Josef Newgarden's 2026 Rebound Heads To Pivotal Indy 500
Indianapolis Motor Speedway (Speedway, Ind.) — Josef Newgarden won the season-ending race in 2025 at Nashville Superspeedway and still just appeared to want the season to end.
"I’m ready to go home," he said after the win.
His mannerisms appeared of a driver who might have been over it, either at Team Penske or INDYCAR as a whole. The driver of the No. 2 Chevrolet had won the Indianapolis 500 in back-to-back years (2023 and 2024). He had won INDYCAR titles in 2017 and 2019 but was 12th in the standings in 2025.

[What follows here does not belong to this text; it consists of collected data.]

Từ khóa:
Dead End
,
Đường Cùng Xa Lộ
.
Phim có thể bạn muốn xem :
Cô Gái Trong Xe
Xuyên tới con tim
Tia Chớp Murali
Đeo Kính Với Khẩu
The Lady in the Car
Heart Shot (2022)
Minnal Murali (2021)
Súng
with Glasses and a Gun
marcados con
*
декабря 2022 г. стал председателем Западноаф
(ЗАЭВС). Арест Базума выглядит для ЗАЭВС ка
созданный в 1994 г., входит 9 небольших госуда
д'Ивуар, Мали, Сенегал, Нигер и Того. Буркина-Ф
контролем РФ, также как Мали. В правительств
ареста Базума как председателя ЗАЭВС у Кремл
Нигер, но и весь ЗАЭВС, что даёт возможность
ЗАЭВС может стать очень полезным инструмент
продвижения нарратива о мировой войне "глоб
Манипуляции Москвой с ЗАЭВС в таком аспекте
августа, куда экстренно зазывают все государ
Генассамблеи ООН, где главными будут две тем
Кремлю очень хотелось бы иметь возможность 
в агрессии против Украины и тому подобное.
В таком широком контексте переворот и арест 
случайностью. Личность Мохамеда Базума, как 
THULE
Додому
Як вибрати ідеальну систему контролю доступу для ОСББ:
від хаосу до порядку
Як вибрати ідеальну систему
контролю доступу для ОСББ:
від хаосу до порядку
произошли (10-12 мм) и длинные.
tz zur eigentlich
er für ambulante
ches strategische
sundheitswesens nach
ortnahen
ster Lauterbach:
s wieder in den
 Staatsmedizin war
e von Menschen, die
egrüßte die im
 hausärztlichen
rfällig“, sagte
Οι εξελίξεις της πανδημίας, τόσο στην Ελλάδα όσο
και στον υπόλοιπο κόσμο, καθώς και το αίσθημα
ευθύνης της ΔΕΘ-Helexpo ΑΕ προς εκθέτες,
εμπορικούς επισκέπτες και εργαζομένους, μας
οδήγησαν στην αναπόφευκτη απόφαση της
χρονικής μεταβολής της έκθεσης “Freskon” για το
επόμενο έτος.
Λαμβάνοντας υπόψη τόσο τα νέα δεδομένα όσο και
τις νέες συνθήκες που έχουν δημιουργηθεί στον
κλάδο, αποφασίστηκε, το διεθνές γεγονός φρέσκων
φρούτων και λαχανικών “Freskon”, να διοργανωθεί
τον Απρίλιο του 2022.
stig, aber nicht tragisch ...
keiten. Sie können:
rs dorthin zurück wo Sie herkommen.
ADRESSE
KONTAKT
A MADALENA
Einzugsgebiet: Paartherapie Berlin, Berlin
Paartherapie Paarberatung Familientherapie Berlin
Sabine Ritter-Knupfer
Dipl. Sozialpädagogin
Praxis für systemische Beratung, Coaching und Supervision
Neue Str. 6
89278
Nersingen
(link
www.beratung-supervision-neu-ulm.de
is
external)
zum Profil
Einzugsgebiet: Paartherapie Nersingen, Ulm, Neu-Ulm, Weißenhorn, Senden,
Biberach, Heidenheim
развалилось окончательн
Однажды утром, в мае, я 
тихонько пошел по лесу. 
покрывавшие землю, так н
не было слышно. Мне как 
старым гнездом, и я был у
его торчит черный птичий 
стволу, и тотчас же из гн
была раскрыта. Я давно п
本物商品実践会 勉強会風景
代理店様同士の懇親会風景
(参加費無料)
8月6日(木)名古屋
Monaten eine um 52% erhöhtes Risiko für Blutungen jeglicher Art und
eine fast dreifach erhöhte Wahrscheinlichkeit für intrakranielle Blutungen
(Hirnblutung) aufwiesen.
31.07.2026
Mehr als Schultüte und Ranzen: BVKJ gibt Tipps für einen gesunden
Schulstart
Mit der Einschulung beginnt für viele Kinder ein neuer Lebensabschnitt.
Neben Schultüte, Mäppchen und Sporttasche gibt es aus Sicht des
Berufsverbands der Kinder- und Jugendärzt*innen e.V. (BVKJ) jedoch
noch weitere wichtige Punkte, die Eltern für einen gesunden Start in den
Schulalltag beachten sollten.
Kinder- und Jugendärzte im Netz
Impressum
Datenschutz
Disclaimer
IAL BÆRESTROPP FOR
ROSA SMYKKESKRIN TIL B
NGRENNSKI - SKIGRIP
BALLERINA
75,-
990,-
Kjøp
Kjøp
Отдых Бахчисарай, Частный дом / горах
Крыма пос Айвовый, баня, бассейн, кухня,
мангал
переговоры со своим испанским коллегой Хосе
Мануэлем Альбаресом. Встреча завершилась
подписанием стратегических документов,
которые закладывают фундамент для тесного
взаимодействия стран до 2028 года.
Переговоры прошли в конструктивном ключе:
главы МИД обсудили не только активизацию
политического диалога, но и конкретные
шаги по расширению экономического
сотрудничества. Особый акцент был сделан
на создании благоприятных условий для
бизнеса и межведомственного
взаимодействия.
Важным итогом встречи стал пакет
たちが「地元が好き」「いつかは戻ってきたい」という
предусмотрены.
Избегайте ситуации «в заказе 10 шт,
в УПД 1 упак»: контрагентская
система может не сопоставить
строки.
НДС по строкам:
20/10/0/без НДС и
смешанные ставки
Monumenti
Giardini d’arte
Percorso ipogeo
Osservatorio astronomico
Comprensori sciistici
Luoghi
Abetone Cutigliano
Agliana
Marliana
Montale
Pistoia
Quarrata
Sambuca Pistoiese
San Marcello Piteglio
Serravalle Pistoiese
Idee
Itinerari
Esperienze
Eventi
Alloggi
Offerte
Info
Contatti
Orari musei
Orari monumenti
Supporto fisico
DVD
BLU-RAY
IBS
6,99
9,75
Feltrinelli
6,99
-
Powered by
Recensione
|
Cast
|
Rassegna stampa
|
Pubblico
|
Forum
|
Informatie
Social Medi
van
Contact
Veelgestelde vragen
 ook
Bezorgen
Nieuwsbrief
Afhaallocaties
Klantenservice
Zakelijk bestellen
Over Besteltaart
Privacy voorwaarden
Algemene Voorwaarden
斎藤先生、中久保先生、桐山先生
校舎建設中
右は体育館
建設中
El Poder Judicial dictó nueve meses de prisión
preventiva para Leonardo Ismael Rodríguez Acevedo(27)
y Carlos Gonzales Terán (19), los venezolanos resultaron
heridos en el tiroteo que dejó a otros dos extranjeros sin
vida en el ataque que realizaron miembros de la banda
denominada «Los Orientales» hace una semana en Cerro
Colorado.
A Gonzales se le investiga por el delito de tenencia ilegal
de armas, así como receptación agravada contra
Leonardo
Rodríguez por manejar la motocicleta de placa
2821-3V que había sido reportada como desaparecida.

Now, six races into 2026, Newgarden seems relatively happy. He sits fifth in the standings with one win (the only oval race so far at Phoenix), two top-fives and four top-10s in six races.
He starts the Indianapolis 500 on Sunday (12:30 p.m. ET on FOX) from the 23rd spot but was fastest in the final Indy 500 practice Friday.
"I put up a fast lap," Newgarden said Friday in the post-practice news conference. "That's really all it is. It's always there is positivity to that in that when the car can do that lap, that is a good thing, but that's not the whole story when it comes to our race car.
"I think we've been relatively solid all month. ... We've just got to make sure it's right as Sunday comes around."
That’s Newgarden. If he has confidence, he isn’t going to totally show it. Maybe he wants his competitors to think he could be a little bit down and out. He knows what he can do — he made dramatic passes at the end of both of his wins in 2023 and 2024.
He enters this Indy 500 feeling good. And the way he talks and his mannerisms indicate he's feeling better about his INDYCAR situation and his team. Of course, another Indy 500 win would give even more of that feel.
"I sense a good rebalancing in a lot of ways," Newgarden said about the Penske program in talking to me and other reporters last week. "I see the light at the end of the tunnel. In so many respects, I see speed. I thought we had great speed in the race at Long Beach. ... I feel the progress.
"I feel like we're getting back into a rhythm and a lot of respect. So that's, that's a good thing. I think that's what needs to happen. In a lot of ways, we just need to continue to get better throughout the year. If we can do that. I think we'll be in a good place by the end of it."
Newgarden entered 2026 rejuvenated and adamant that he was happy at Team Penske, an organization under the leadership of Jonathan Diuguid, who took over the INDYCAR operation last June after an overhaul of the Penske INDYCAR leadership.
Diuguid served as Newgarden’s strategist for the 2024 Indy 500 win. And he and Newgarden had some tough discussions in the offseason.
"If you ask anybody, he was probably cold at the end of last year, but I think he was under a lot of different stresses and things like that and just wanted to have offseason reset," Diuguid told me last week. "And I truly believe he did have an offseason reset, and he showed up at [the opener at] St Petersburg ready to race."
Diuguid said the key for him was to allow Newgarden (and all the Penske drivers) to focus on driving. That he and the management team have to do their jobs to keep the drivers from worrying about managing any personnel and being more front and center in answering the questions of why the team is struggling, as it did last year.
"[We had] some very difficult, very frank conversations through October, November, after the season ended last year," Diuguid said. "Josef was able to tell me and a few others on his perception of the situation and where we needed to improve.
"And hopefully he would feel that we've responded to a large portion of those. We’ve got a strong development path. His focus has been improving his performance on road courses, street courses, and we've seen some light at the end of tunnel there."
Newgarden stresses some things haven’t changed in the sense of the quality of the people that have been put around him at Team Penske. Diuguid is his full-time strategist and Luke Mason has remained his engineer.
"You get to work a lot of different people in the group," Newgarden said during a news conference last week. "You always hope you get to work with different people in certain capacities. Jonathan was one of these guys, I would love to work with Jonathan. I had a great engineer already.
"Funny how it cycles around. You see strengths in everybody within this group. What I'm trying contextualize for you is that there might be movements within the organization, but to me it feels the same every day I walk in the door."
And he says that’s a good thing.
"I love being a part of this organization," Newgarden said during a news conference last week. "I love working with my teammates. That's really what drives me every day.
"We have a great group of people that are constantly pushing each other forward. ... I love working with the people on this team."